Fewer allocations result in less garbage collector overhead. This is particularly important in web servers handling concurrent operations. Memory usage is best evaluated by comparing libraries, since some operations (like reading strings) inherently require allocations, so looking at the allocation numbers in isolation may not be useful.

Streaming is another crucial factor. While important for servers, it's essential for handling large files that cannot fit in memory. This includes I/O and I(Async)Enumerable. A well-implemented streaming library can handle workloads of any size without issues by reading and writing without having to buffer the entire dataset in memory.

Cold start vs. long-running

BenchmarkDotNet typically runs code multiple times to eliminate startup overhead, JIT compilation, and other variables. FlameCsv benchmarks follow this approach unless specified otherwise.

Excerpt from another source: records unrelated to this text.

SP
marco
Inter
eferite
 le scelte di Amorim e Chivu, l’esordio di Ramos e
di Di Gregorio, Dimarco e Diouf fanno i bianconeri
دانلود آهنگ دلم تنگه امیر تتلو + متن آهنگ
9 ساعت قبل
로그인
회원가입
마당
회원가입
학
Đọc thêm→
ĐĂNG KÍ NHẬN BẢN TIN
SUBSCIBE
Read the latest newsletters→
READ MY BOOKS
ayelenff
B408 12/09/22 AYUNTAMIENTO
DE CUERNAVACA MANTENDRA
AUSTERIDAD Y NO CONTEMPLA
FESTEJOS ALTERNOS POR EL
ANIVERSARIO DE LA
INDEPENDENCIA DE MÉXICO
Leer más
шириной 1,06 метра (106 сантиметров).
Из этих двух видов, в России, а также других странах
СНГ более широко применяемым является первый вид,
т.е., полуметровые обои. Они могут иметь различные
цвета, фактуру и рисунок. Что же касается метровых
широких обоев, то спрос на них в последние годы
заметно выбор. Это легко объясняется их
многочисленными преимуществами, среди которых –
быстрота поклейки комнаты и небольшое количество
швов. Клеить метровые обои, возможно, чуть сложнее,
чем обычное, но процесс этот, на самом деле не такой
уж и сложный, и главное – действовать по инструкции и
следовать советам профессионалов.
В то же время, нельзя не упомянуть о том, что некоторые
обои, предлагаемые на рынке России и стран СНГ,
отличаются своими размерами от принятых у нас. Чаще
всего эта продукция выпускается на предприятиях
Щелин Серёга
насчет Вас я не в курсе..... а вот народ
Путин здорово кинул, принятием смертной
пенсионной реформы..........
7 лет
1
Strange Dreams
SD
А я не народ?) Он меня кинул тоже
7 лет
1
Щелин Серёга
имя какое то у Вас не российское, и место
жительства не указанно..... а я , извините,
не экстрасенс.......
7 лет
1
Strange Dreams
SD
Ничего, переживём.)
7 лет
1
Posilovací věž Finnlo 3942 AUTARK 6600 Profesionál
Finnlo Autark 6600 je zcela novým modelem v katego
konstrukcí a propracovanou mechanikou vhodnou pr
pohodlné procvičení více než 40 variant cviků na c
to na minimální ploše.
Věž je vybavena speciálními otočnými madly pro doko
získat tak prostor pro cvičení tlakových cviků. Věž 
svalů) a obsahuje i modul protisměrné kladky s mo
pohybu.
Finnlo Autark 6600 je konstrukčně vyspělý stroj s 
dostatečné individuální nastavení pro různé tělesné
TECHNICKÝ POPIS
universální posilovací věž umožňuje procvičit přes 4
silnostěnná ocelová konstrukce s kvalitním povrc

However, cold start performance matters more for:

  • Serverless applications (Azure Functions / AWS Lambda)
  • Desktop/CLI applications performing one-off operations

Reflection-based code (like compiled expression delegates) typically performs poorly on cold starts compared to handwritten or source-generated code, though these differences diminish in long-running operations.

Why not NCsvPerf

While the NCsvPerf benchmarks are commonly used for CSV library comparisons, it has several limitations:

  1. String Conversion: All fields are converted to strings, which:

    • Creates unnecessary transcoding overhead
    • Stresses the garbage collector needlessly
    • Doesn't reflect modern libraries' ability to work with memory spans directly
    • Significantly impacts CPU and memory measurements
  2. List Accumulation: Records are collected into a list before returning, which:

    • Adds unnecessary CPU and memory overhead
    • Doesn't reflect streaming capabilities which are critical when reading large files
  3. Data Homogeneity: The test data lacks real-world complexity like:

    • Quoted values
    • Escaped characters
    • Mixed data types

While NCsvPerf provides some insights into CSV parsing performance, it's not ideal for comprehensive real-world comparisons.